White-collar workers groan under the yoke of ‘mortgage slavery’, dubbing themselves fang nu (house slaves) who are enslaved by their mortgage burdens.

Young couples who cannot afford to buy matrimonial homes are putting off marriage. Singles are renting ever-shrinking rooms.

One young man even reportedly staged a protest on board the inaugural service on Shanghai’s Line 7 metro.

Sporting a portable tent covered in slogans condemning sky-high property prices, he told sympathetic commuters his tale of woe about not being able to find a marriage partner as he could not afford an apartment.

‘I don’t have an apartment, but I do have a brand new tent,’ a slogan proclaimed.

Disgruntlement over unaffordable property has found expression in rock ‘n’ roll songs in Shanghai like Shanghai Bu Huan Ying Ni (Shanghai Does Not Welcome You) – a play on the 2008 Beijing Olympics theme song Beijing Welcomes You.

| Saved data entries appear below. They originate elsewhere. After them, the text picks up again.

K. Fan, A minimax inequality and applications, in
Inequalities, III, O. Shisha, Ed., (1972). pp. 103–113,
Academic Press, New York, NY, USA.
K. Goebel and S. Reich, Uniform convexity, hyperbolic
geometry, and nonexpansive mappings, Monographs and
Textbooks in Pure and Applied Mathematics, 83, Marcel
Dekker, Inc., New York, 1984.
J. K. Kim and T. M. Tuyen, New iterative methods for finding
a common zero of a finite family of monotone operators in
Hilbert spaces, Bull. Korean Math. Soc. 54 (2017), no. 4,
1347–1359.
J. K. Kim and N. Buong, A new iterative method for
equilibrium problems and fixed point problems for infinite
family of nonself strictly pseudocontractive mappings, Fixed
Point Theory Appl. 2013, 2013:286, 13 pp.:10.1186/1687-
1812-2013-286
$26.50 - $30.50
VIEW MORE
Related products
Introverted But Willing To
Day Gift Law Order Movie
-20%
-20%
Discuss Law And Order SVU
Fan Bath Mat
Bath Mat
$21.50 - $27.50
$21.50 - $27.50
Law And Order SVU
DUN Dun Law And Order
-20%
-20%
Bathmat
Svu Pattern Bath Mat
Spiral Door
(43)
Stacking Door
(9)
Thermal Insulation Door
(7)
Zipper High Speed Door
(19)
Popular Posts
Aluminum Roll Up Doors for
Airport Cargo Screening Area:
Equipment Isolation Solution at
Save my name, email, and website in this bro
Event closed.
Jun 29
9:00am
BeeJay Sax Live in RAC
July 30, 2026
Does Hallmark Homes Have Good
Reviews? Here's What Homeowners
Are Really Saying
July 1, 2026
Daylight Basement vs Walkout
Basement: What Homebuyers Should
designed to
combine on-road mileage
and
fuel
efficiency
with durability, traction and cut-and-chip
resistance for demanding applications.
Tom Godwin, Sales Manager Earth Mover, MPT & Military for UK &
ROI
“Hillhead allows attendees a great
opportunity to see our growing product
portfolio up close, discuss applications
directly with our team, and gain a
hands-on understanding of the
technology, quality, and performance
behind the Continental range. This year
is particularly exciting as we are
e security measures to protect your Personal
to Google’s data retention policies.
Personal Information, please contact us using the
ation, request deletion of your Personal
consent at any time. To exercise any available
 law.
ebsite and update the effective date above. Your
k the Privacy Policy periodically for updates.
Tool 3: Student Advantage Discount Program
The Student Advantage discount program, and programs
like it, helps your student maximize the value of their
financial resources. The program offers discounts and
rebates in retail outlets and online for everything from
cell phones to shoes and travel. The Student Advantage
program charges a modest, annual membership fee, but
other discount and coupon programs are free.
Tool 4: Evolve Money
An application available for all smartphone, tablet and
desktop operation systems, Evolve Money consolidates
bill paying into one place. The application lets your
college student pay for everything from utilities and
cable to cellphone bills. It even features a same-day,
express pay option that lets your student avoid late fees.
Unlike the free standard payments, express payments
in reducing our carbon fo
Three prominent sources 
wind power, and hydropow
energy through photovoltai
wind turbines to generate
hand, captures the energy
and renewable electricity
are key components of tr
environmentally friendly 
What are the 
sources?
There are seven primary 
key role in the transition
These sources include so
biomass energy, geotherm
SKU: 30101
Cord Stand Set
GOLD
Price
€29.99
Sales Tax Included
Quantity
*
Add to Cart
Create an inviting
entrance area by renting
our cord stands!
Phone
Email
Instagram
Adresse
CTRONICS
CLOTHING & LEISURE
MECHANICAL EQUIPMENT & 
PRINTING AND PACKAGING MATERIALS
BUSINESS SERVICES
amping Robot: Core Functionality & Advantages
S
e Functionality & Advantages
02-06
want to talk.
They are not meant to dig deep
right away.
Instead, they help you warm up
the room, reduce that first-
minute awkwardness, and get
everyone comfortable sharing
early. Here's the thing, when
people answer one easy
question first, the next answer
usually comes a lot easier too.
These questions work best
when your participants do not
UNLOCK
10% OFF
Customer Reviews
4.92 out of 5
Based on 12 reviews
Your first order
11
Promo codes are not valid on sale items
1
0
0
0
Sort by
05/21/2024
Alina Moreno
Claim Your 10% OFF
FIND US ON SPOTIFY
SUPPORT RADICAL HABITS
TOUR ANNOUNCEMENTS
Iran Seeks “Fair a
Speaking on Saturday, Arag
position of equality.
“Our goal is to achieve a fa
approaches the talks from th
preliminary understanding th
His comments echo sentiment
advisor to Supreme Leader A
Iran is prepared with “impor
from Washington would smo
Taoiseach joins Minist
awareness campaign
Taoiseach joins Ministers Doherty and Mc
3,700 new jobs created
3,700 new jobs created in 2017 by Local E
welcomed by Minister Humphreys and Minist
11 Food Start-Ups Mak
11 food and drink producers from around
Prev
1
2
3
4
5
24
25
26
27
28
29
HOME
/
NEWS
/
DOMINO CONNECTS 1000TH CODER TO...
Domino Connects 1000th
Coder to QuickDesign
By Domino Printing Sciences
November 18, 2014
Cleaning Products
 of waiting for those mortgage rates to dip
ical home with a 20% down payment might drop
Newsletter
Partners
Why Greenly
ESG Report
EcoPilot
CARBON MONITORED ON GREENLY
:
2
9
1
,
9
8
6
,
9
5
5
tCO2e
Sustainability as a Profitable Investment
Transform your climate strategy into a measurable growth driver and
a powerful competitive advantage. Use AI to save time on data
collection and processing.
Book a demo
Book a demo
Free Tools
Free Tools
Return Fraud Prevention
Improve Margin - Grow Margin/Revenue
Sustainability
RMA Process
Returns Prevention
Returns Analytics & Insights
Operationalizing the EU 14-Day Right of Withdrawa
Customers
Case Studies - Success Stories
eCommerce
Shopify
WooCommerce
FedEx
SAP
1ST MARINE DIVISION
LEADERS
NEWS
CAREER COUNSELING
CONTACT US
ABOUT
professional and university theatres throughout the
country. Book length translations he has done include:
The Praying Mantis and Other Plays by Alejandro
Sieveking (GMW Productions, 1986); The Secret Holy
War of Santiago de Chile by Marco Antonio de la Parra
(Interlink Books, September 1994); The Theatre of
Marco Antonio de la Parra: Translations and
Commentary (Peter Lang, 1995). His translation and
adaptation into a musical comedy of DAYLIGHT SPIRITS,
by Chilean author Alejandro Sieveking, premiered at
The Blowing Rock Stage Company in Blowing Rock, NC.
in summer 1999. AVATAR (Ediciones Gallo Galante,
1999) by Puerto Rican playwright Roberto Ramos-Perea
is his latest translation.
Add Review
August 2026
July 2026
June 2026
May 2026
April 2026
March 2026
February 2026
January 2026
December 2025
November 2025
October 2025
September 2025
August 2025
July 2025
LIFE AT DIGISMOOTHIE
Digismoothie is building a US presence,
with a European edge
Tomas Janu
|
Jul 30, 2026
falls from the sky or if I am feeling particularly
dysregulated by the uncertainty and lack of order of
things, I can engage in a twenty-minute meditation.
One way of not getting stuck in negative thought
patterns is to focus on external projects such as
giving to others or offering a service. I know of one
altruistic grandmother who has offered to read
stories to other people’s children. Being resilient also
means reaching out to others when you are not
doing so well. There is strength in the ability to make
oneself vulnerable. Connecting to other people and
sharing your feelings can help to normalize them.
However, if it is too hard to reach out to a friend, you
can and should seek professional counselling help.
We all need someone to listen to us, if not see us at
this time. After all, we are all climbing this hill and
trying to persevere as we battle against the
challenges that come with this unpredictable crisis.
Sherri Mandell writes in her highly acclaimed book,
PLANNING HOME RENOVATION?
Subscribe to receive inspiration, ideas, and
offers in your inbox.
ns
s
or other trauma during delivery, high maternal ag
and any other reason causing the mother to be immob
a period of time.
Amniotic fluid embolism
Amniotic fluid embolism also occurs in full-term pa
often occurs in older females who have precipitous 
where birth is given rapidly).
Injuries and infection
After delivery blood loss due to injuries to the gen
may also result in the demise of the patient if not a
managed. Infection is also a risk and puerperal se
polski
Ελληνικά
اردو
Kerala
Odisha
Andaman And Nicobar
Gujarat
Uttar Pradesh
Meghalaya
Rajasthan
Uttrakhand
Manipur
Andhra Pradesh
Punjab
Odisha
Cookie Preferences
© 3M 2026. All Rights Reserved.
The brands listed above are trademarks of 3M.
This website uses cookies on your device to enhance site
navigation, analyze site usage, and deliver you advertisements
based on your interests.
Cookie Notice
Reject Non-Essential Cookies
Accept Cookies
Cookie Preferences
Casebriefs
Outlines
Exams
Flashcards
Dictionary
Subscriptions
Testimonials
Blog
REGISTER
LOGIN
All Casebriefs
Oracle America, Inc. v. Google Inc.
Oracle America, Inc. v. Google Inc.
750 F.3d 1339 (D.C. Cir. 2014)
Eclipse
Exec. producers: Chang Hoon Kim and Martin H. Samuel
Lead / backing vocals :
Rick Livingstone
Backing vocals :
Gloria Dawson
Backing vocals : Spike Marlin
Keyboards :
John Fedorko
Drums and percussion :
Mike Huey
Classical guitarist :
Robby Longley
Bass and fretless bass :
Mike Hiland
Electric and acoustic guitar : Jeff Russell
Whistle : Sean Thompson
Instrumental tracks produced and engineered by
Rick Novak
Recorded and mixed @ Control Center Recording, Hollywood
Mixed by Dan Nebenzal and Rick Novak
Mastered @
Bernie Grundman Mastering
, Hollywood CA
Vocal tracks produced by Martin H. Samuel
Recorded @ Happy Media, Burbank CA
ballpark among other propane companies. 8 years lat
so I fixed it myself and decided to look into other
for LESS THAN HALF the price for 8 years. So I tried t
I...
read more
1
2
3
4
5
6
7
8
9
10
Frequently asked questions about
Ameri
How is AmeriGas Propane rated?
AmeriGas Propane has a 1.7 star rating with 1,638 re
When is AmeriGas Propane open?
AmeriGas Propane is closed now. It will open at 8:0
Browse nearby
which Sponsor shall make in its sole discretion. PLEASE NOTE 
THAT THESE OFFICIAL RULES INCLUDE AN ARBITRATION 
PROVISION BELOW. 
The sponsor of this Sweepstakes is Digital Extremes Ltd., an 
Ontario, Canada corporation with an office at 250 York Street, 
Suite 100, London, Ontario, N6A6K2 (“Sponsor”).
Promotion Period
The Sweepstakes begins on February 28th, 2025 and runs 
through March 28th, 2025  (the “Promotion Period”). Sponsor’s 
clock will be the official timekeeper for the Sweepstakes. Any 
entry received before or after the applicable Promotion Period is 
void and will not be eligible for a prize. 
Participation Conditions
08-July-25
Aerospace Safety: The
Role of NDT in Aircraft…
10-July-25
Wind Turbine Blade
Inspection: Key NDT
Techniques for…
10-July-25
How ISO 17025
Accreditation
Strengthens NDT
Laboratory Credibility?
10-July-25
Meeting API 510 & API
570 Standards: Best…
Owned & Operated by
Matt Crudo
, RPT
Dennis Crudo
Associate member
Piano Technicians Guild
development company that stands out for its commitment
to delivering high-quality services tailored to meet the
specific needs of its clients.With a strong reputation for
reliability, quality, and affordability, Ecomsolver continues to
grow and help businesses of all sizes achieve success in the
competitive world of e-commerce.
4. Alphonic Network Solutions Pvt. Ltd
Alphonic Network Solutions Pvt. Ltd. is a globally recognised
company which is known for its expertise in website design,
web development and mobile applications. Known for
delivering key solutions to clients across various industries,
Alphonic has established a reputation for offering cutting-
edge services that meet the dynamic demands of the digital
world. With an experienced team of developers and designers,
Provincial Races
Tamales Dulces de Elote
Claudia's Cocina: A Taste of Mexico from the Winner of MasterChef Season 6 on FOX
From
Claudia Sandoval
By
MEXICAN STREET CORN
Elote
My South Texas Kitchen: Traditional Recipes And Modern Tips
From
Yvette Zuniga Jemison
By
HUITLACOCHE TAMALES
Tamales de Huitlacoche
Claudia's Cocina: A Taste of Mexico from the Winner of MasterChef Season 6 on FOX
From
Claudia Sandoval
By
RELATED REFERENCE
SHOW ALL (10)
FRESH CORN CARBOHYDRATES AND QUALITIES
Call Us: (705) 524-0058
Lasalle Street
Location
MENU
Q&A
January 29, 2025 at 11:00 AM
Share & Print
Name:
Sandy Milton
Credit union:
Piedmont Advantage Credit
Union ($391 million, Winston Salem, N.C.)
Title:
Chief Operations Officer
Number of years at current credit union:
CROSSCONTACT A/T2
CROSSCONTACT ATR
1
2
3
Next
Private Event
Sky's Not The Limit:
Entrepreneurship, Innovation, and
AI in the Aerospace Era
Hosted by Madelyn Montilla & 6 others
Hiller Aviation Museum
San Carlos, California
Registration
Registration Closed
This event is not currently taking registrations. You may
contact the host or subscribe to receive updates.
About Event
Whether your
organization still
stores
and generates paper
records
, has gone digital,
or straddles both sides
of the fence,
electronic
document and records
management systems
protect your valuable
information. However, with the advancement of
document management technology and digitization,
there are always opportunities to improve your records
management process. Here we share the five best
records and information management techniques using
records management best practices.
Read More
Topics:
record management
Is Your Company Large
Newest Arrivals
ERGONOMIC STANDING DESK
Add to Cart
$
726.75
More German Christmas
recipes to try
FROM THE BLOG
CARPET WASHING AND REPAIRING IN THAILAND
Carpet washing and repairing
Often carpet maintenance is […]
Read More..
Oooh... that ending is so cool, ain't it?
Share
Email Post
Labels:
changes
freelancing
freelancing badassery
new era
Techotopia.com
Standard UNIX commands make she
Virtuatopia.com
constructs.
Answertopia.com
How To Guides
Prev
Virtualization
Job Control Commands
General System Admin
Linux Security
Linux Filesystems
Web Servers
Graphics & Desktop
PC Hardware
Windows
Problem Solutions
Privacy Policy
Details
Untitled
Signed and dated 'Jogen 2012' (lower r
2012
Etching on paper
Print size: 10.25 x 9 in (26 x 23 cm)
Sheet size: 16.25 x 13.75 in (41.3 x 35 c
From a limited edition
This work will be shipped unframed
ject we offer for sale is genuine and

Its lyrics depict poor people being sent packing from their homes to make way for luxury houses to be built for rich people – the only ones made to feel welcome.

The Chinese government is well aware of the social tensions being whipped up by mass angst over property.

It recently pulled the plug on an immensely popular drama serial called Snail House, which depicted the trials and tribulations of two sisters, born after 1980, trying to buy property of their own.

One of the sisters becomes a mistress of an official so she can help pay for a house, triggering debate over how much one should sacrifice in the quest to own a home.

It touched a raw nerve with the authorities, who ordered that the script be sent for another round of censorship after it garnered some 30 million video views online.